The Catholic Bishops Are Right to Oppose the Health and Human Services Mandate
There’s a joke out there that the Obama administration has been able to do what the pope could never dream of doing: bringing almost all the U.S. bishops into agreement. As of now, 169 Catholic bishops have voiced their opposition to the HHS ruling that will require many Catholic institutions to cover contraceptives, regular STD check and sterilizations in their insurance policies.
From what I’ve seen, a lot of commentators simply don’t get why the bishops are so adamant about this. Most Catholics use contraceptives, and no Catholic is being forced to use them against his or her will, so what’s the problem?
Well, this: in addition to the mandate constituting a basic violation of religious freedom, it will inevitably result in material cooperation of Catholics with acts deemed immoral by their religion. Because the bishops, in keeping with the faith they’re charged with upholding, consider material cooperation with the use of contraceptives to be itself a gravely sinful matter, they object to Catholics being forced into such participation. The condition of being coerced may diminish the culpability of Catholics who are forced to cover the costs of contraceptives, and in effect pay for their use, but even so their participation still amounts to complicity and therefore something to be avoided. In sum, the mandate, by requiring in practice material cooperation with contraceptives, requires Catholics to act in a way contrary to the moral teachings of their faith. For these reasons, the Catholic bishops argue they have the right to oppose and fight the mandate.

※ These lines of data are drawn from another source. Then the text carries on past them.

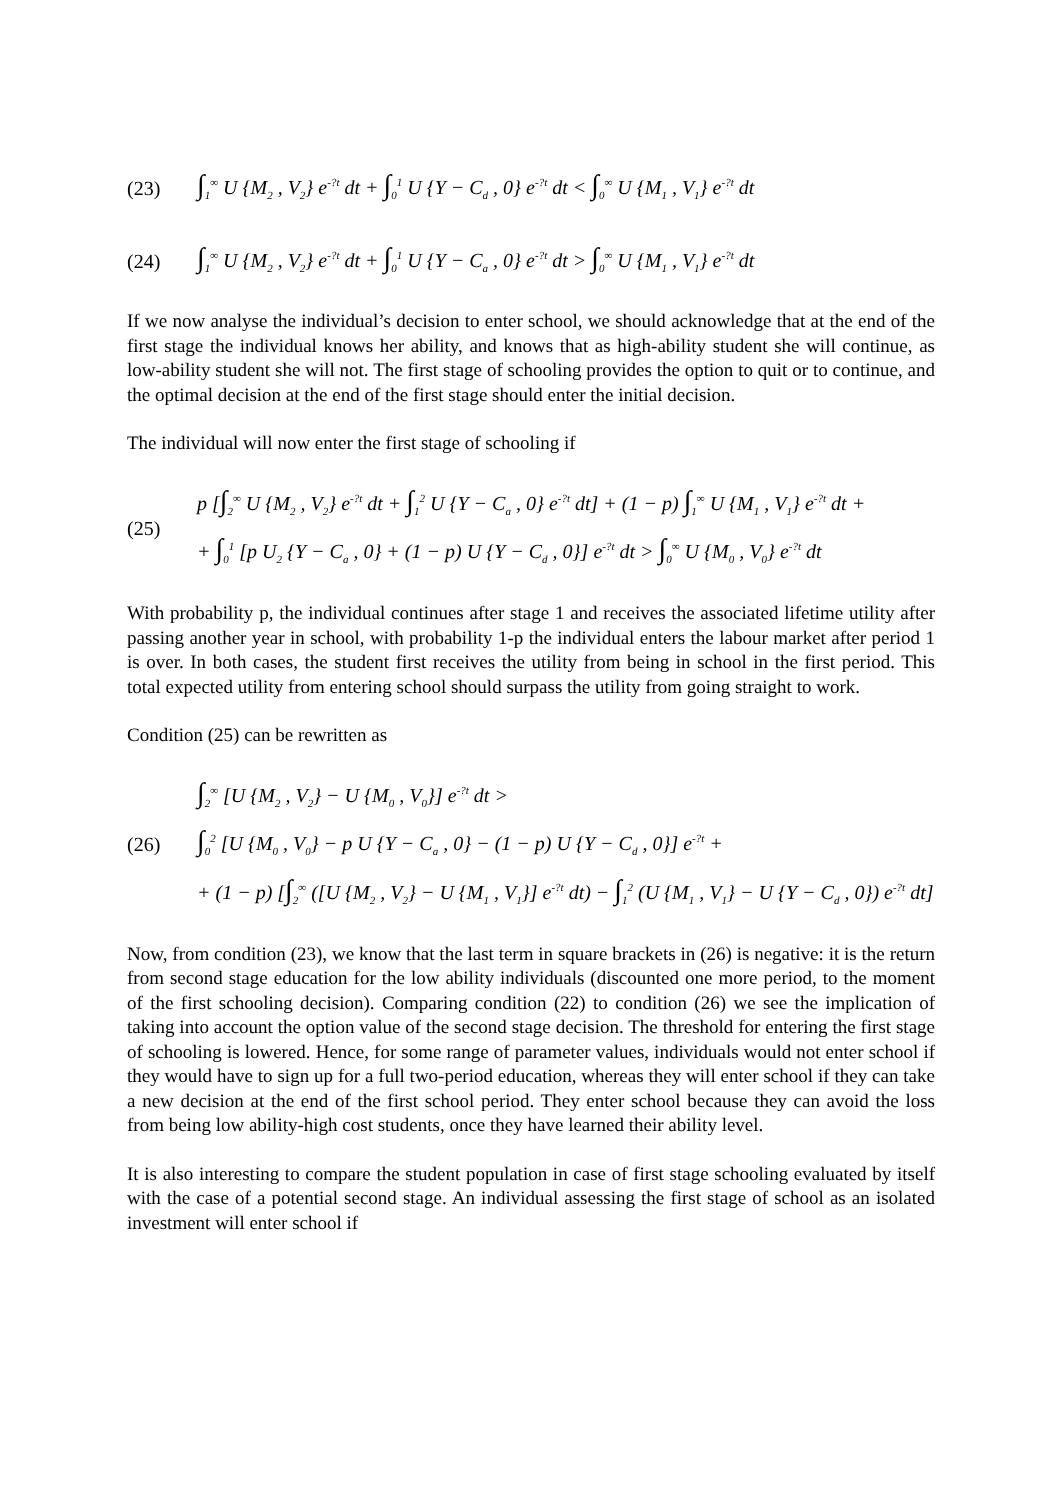(23) ∫<sub>1</sub><sup>∞</sup> U {M<sub>2</sub> , V<sub>2</sub>} e<sup>-?t</sup> dt + ∫<sub>0</sub><sup>1</sup> U {Y − C<sub>d</sub> , 0} e<sup>-?t</sup> dt < ∫<sub>0</sub><sup>∞</sup> U {M<sub>1</sub> , V<sub>1</sub>} e<sup>-?t</sup> dt
(24) ∫<sub>1</sub><sup>∞</sup> U {M<sub>2</sub> , V<sub>2</sub>} e<sup>-?t</sup> dt + ∫<sub>0</sub><sup>1</sup> U {Y − C<sub>a</sub> , 0} e<sup>-?t</sup> dt > ∫<sub>0</sub><sup>∞</sup> U {M<sub>1</sub> , V<sub>1</sub>} e<sup>-?t</sup> dt
If we now analyse the individual’s decision to enter school, we should acknowledge that at the end of the first stage the individual knows her ability, and knows that as high-ability student she will continue, as low-ability student she will not. The first stage of schooling provides the option to quit or to continue, and the optimal decision at the end of the first stage should enter the initial decision.
The individual will now enter the first stage of schooling if
(25) p [∫<sub>2</sub><sup>∞</sup> U {M<sub>2</sub> , V<sub>2</sub>} e<sup>-?t</sup> dt + ∫<sub>1</sub><sup>2</sup> U {Y − C<sub>a</sub> , 0} e<sup>-?t</sup> dt] + (1 − p) ∫<sub>1</sub><sup>∞</sup> U {M<sub>1</sub> , V<sub>1</sub>} e<sup>-?t</sup> dt +
+ ∫<sub>0</sub><sup>1</sup> [p U<sub>2</sub> {Y − C<sub>a</sub> , 0} + (1 − p) U {Y − C<sub>d</sub> , 0}] e<sup>-?t</sup> dt > ∫<sub>0</sub><sup>∞</sup> U {M<sub>0</sub> , V<sub>0</sub>} e<sup>-?t</sup> dt
With probability p, the individual continues after stage 1 and receives the associated lifetime utility after passing another year in school, with probability 1-p the individual enters the labour market after period 1 is over. In both cases, the student first receives the utility from being in school in the first period. This total expected utility from entering school should surpass the utility from going straight to work.
Condition (25) can be rewritten as
(26) ∫<sub>2</sub><sup>∞</sup> [U {M<sub>2</sub> , V<sub>2</sub>} − U {M<sub>0</sub> , V<sub>0</sub>}] e<sup>-?t</sup> dt >
∫<sub>0</sub><sup>2</sup> [U {M<sub>0</sub> , V<sub>0</sub>} − p U {Y − C<sub>a</sub> , 0} − (1 − p) U {Y − C<sub>d</sub> , 0}] e<sup>-?t</sup> +
+ (1 − p) [∫<sub>2</sub><sup>∞</sup> ([U {M<sub>2</sub> , V<sub>2</sub>} − U {M<sub>1</sub> , V<sub>1</sub>}] e<sup>-?t</sup> dt) − ∫<sub>1</sub><sup>2</sup> (U {M<sub>1</sub> , V<sub>1</sub>} − U {Y − C<sub>d</sub> , 0}) e<sup>-?t</sup> dt]
Now, from condition (23), we know that the last term in square brackets in (26) is negative: it is the return from second stage education for the low ability individuals (discounted one more period, to the moment of the first schooling decision). Comparing condition (22) to condition (26) we see the implication of taking into account the option value of the second stage decision. The threshold for entering the first stage of schooling is lowered. Hence, for some range of parameter values, individuals would not enter school if they would have to sign up for a full two-period education, whereas they will enter school if they can take a new decision at the end of the first school period. They enter school because they can avoid the loss from being low ability-high cost students, once they have learned their ability level.
It is also interesting to compare the student population in case of first stage schooling evaluated by itself with the case of a potential second stage. An individual assessing the first stage of school as an isolated investment will enter school if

Now I would be remiss to imagine that the religious and moral principles espouses by the bishops are the only ones at play here. As Noah Millman rightly observes, what we have here is a clash of values. The Obama administration has done what it thinks is the right thing to do: expanded access to contraceptives and sterilizations, which it, with most of society, sees as an important part of healthcare. In its view, the people who work for Catholic institutions, who, after all, are not all of the Catholic faith, should be included among those given greater access to contraceptives and sterilizations. The administration is looking out for the healthcare rights of people working in the United States.
So what’s the solution to this clash of values? In my not-so-humble opinion, religious liberty should win over government mandated access to healthcare. Here’s why. Because the mandate is an act of government, we are not, in assessing it, faced with the question of whether or not the Catholic Church should provide coverage for contraceptives. That’s an important question and one well worth discussing, but answering it, even in the affirmative, does not tell us whether the mandate is legitimate. Rather, the question with which we are faced is whether or not the government has the authority under the law to violate the Catholic Church’s religious freedom in order to provide greater access to health care goods and services.
Given that 1) protecting religious liberty is a more fundamental role of government than regulating healthcare and 2) the Catholic Church’s teachings on contraceptives, sterilizations and so forth do not, in themselves, constitute a grave harm (though they may be put to ill use), I have to say no, the mandate, as written, is neither legitimate nor just. Healthcare is part of the common good, and as such government has a responsibility to ensure that people have access to it, but it makes no sense to me for the government to undermine one of its fundamental reasons for existence in order to expand access to contraceptives and sterilizations, however important they may be.